That was enough for her. She felt for it, found it, and without thought of him or word to him, she climbed nimbly in. That done she stooped and drew the chair up, and closed the window down upon him and secured it. Next, feeling for the door of Mr. Rogers’s room she got rid of the chair, and seized her hidden candle and crept out and up the stairs. Apparently all the house, save the man who had detected her, slept. But she did not dare to pause or prove the fact. She had had her lesson and a severe one; and she did not breathe freely until the door of her chamber was locked behind her, and she knew herself once more within the bounds of the usual and the proper.
Then for a brief while, as she tore off her damp clothes, her thoughts ran stormily on Mr. Sutton: nor did she dream, or he, from what things he had saved her. The man was a wretch, a spy, a sneak trying to worm himself into her confidence. She would box his ears if he threatened her or referred to the matter again. And if he told others—she did not know what she would not do! For the rest, she had let herself be scared by a nothing, by a step, by a sound; and she despised herself for her cowardice. But—she had that consolation—she had played her part, she had gone to the rendezvous, she had not failed. The fault lay with him who should have met her there, and who had not met her.

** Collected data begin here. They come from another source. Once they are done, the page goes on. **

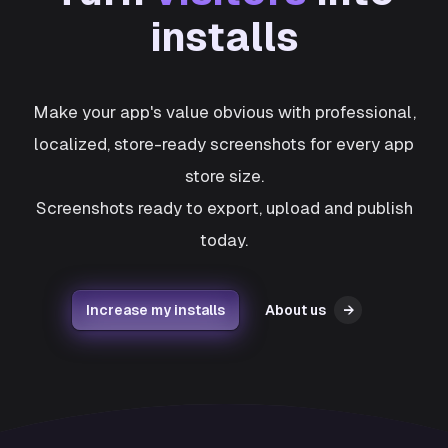
installs
Make your app's value obvious with professional,
localized, store-ready screenshots for every app
store size.
Screenshots ready to export, upload and publish
today.
Increase my installs
About us
→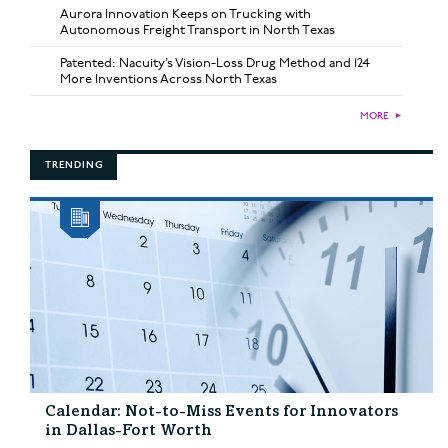
Aurora Innovation Keeps on Trucking with
Autonomous Freight Transport in North Texas
Patented: Nacuity’s Vision-Loss Drug Method and 124
More Inventions Across North Texas
MORE
►
TRENDING
Calendar: Not-to-Miss Events for Innovators
in Dallas-Fort Worth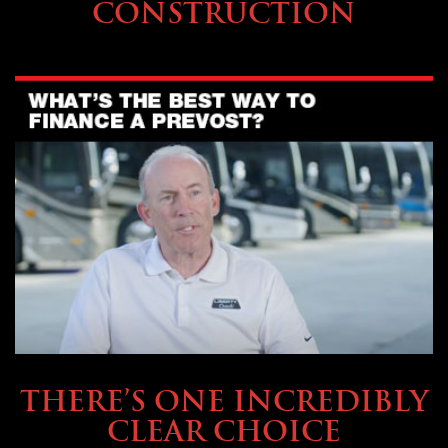
CONSTRUCTION
BUYING & FINANCING
THERE’S ONE INCREDIBLY
CLEAR CHOICE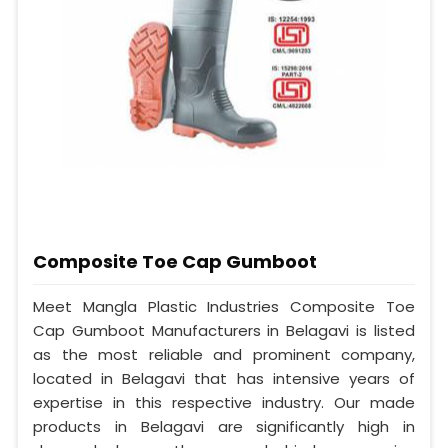
Composite Toe Cap Gumboot
Meet Mangla Plastic Industries Composite Toe
Cap Gumboot Manufacturers in Belagavi is listed
as the most reliable and prominent company,
located in Belagavi that has intensive years of
expertise in this respective industry. Our made
products in Belagavi are significantly high in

And so, shivering and chilled—for bedroom fires were not yet, and she was worn out with fright and exposure—she hid herself under the heavy patchwork quilt and sought comfort in the sleep of exhaustion. It was not long in coming, for she suspected no more than she knew. Like the purblind insect that creeps upon the crowded pavement and is missed by a hundred feet, she discerned neither the dangers which she had so narrowly escaped, nor those into which her late action was fated to hurry her.
CHAPTER XVII
THE EDGE OF THE STORM
It was daylight when she awoke; but it had not been daylight long. Yet some one was knocking; and knocking loudly at the door of her bedroom. She rose on her elbow, and looking at the half-curtained window decided that it was eight o’clock, perhaps a little later. But not so much later that they need raise the house in waking her.
“Thank you,” she cried petulantly. “That will do! That will do! I am awake.” And she laid her head on the pillow again, and closing her eyes, sighed deeply. The events of the night were coming back to her—and with them her troubles.

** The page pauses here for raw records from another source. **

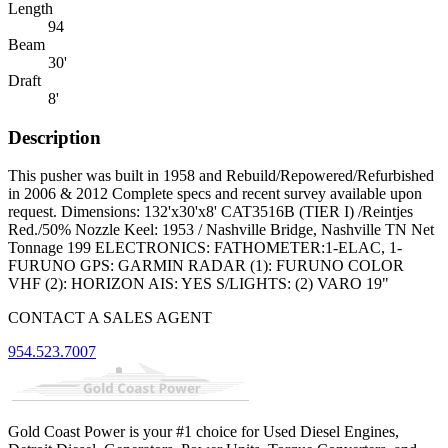
Length
94
Beam
30'
Draft
8'
Description
This pusher was built in 1958 and Rebuild/Repowered/Refurbished
in 2006 & 2012 Complete specs and recent survey available upon
request. Dimensions: 132'x30'x8' CAT3516B (TIER I) /Reintjes
Red./50% Nozzle Keel: 1953 / Nashville Bridge, Nashville TN Net
Tonnage 199 ELECTRONICS: FATHOMETER:1-ELAC, 1-
FURUNO GPS: GARMIN RADAR (1): FURUNO COLOR
VHF (2): HORIZON AIS: YES S/LIGHTS: (2) VARO 19"
CONTACT A SALES AGENT
954.523.7007
Gold Coast Power is your #1 choice for Used Diesel Engines,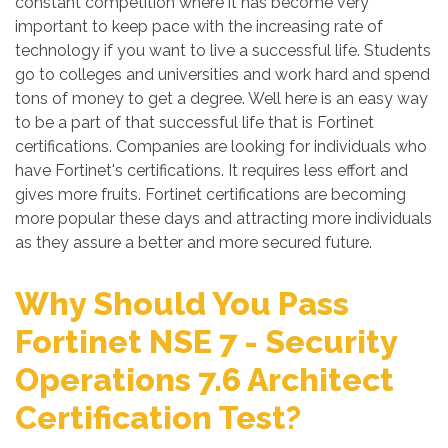
constant competition where it has become very
important to keep pace with the increasing rate of
technology if you want to live a successful life. Students
go to colleges and universities and work hard and spend
tons of money to get a degree. Well here is an easy way
to be a part of that successful life that is Fortinet
certifications. Companies are looking for individuals who
have Fortinet's certifications. It requires less effort and
gives more fruits. Fortinet certifications are becoming
more popular these days and attracting more individuals
as they assure a better and more secured future.
Why Should You Pass
Fortinet NSE 7 - Security
Operations 7.6 Architect
Certification Test?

But, “Please to open the door, miss!” came the answer in gruff accents. “I want to speak to you, by your leave.”
Henrietta sat up, her hair straggling from under the nightcap that framed her pretty features. The voice that demanded entrance was Mrs. Gilson’s: and even over Henrietta that voice had power. She parleyed no longer. She threw a wrap about her, and hastily opened the door.
“What is it?” she asked. “Mrs. Gilson, is it you?”
“Be good enough,” the landlady answered, “to let me come in a minute, miss.”